Exercices à traiter =
**a)** Recopiez mot pour mot le passage du texte sur l'affaire Josefa León Madrid compris entre "C’est à partir" et "en compte explicitement.", ces deux extrémités incluses.
**b)** Relevez toutes les années mentionnées dans le texte sur l'affaire Josefa León Madrid, avec le jour et le mois lorsqu'ils sont précisés.

Texte source =
Josefa León Madrid fit immédiatement appel de ce jugement, pour que son nom à elle soit alors en première position. Ce que l’Audiencia Provincial de Palma de Majorque rejeta la même année, arguant qu’au regard de la loi de 1999, l’accord des deux parents n’étant pas obtenu, le nom du père prévalait pour occuper la première position du patronyme de C.V.*. Idem pour le pourvoi en cassation de Josefa León Madrid en 2009.

C’est à partir de 2013, que la Cour Européenne des Droits de l’Homme fut saisie par la requérante. Le temps de la justice européenne n’étant pas celui de la justice espagnole, il fallu que Josefa León Madrid s’arme de patience afin de voir le 26 octobre 2021, un jugement de la CEDH rendu sur son affaire. On en retiendra que, l’impossibilité d’obtenir une dérogation à la règle de l’octroi du nom du père en premier, est discriminatoire envers les femmes. De même que, l’argument de la sécurité juridique souvent avancé pour faire prévaloir le nom du père dans celui de l’enfant, doit être aussi recevable pour celui de la mère. Ce qu’aucune loi espagnole ne prend en compte explicitement.

Dès à présent, une question se pose. Ce jugement de la CEDH sera-t’il à l’origine d’une nouvelle réforme de la législation espagnole relative à l’État Civil ?

* Emploi des seules initiales par la CEDH afin de préserver les intéressés.

Matériel fourni =
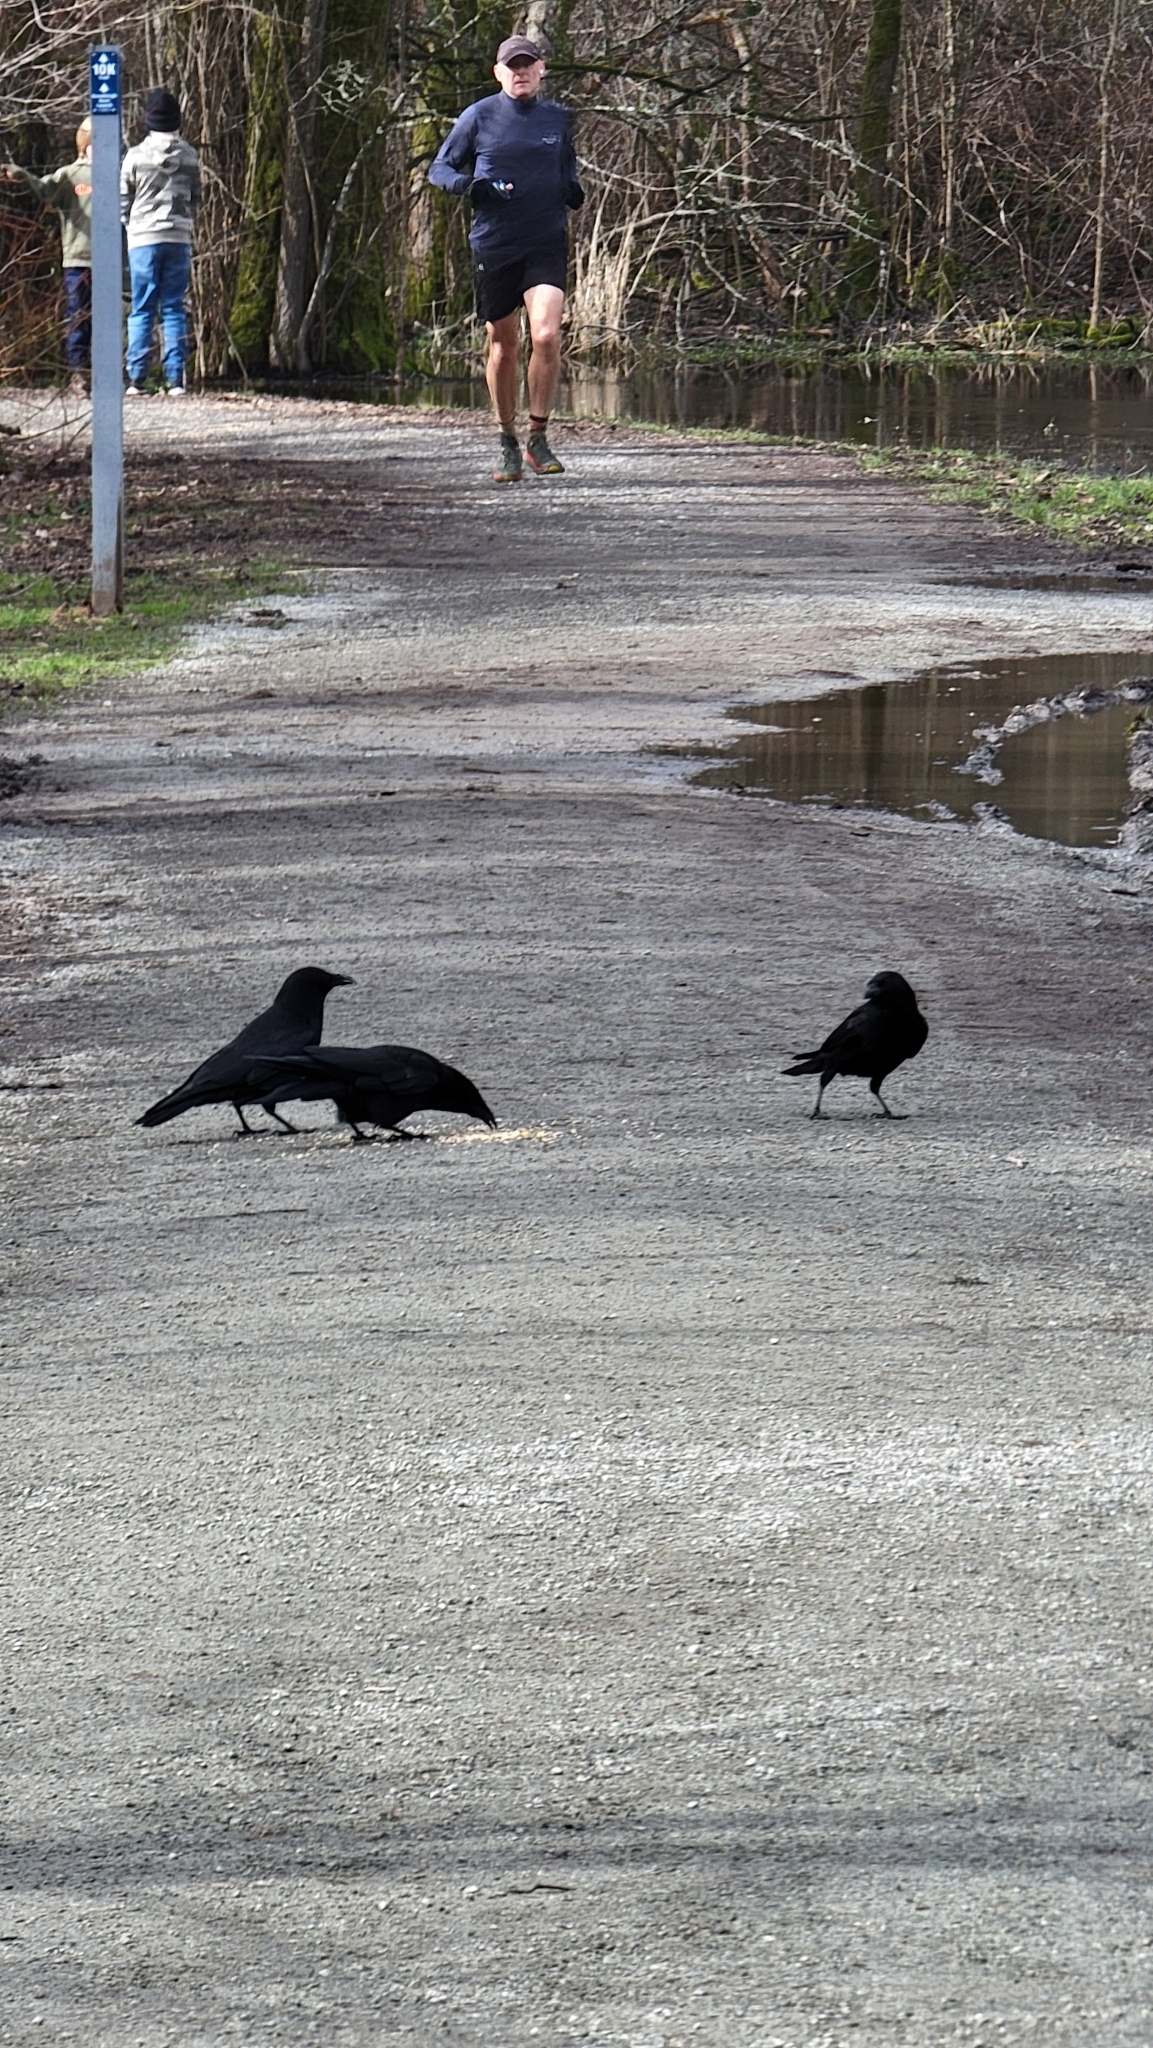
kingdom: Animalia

Réponses par exercice =
**a)**
C’est à partir de 2013, que la Cour Européenne des Droits de l’Homme fut saisie par la requérante. Le temps de la justice européenne n’étant pas celui de la justice espagnole, il fallu que Josefa León Madrid s’arme de patience afin de voir le 26 octobre 2021, un jugement de la CEDH rendu sur son affaire. On en retiendra que, l’impossibilité d’obtenir une dérogation à la règle de l’octroi du nom du père en premier, est discriminatoire envers les femmes. De même que, l’argument de la sécurité juridique souvent avancé pour faire prévaloir le nom du père dans celui de l’enfant, doit être aussi recevable pour celui de la mère. Ce qu’aucune loi espagnole ne prend en compte explicitement.

**b)**
1999
2009
2013
26 octobre 2021